List of tasks
(1) In the Passover text, which Hagadah do families usually use for the Seder?
(2) Reproduce word for word the part of the Passover text starting with "Shabbat HaGadol: When" and going on through "with this notion.".

Given passage
- - - - -
Shabbat HaGadol: When You Cut Off More Than Just the Turkey ©
Rabbi David Baum, Parashat
Tzav 2013/5773
Congregation Shaarei Kodesh
Passover
is one of, if not the most widely observed Jewish holiday during the year. During these two nights, families gather
together, usually with a Maxwell Hagadah, to engage in the ritual of the Seder. Often times, your family who you might not
spend much time with or even speak to for months or even a year, come together
and we are a bit nostalgic with this notion.
But
there is the other side – the stress of family.
There’s a reason why almost every mother and father tells their child,
“you can pick your friends, but you can’t pick your family,” because sometimes,
they can really bother you. Family
tensions during the holidays are a part of almost all religions. Here’s a quote from Judith Johnson, an
interfaith minister (for the full article, please
click here):
“Below
the surface of many family holiday gatherings are mini dramas playing out,
contemporary grudges and resentments and unresolved childhood issues. Nothing
hurts with such emotional depth as these familial battles. For the tender-hearted,
this can be a psychological mine field while self-righteous bullies reign
unchallenged. Many silently suffer through these events while dutifully and
unconsciously assuming their childhood role as the family black sheep or
underdog. Those in secondary roles are often either complicit or oblivious,
leaving the underdog to fend for his or herself.”
- - - - -
Given material
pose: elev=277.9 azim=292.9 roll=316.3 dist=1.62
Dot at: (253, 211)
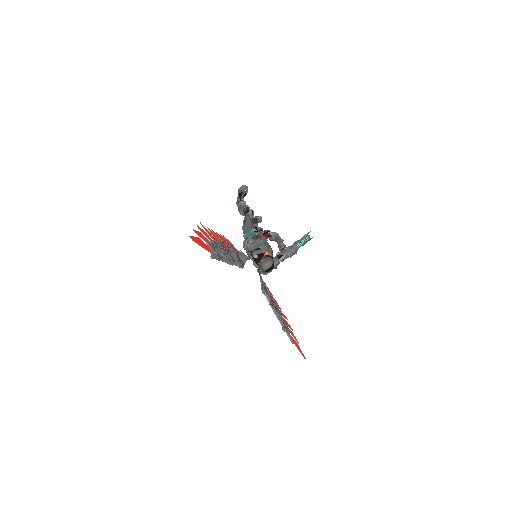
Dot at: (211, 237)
- - - - -
Answers to each task
(1) A Maxwell Hagadah.

(2)
Shabbat HaGadol: When You Cut Off More Than Just the Turkey ©
Rabbi David Baum, Parashat
Tzav 2013/5773
Congregation Shaarei Kodesh
Passover
is one of, if not the most widely observed Jewish holiday during the year. During these two nights, families gather
together, usually with a Maxwell Hagadah, to engage in the ritual of the Seder. Often times, your family who you might not
spend much time with or even speak to for months or even a year, come together
and we are a bit nostalgic with this notion.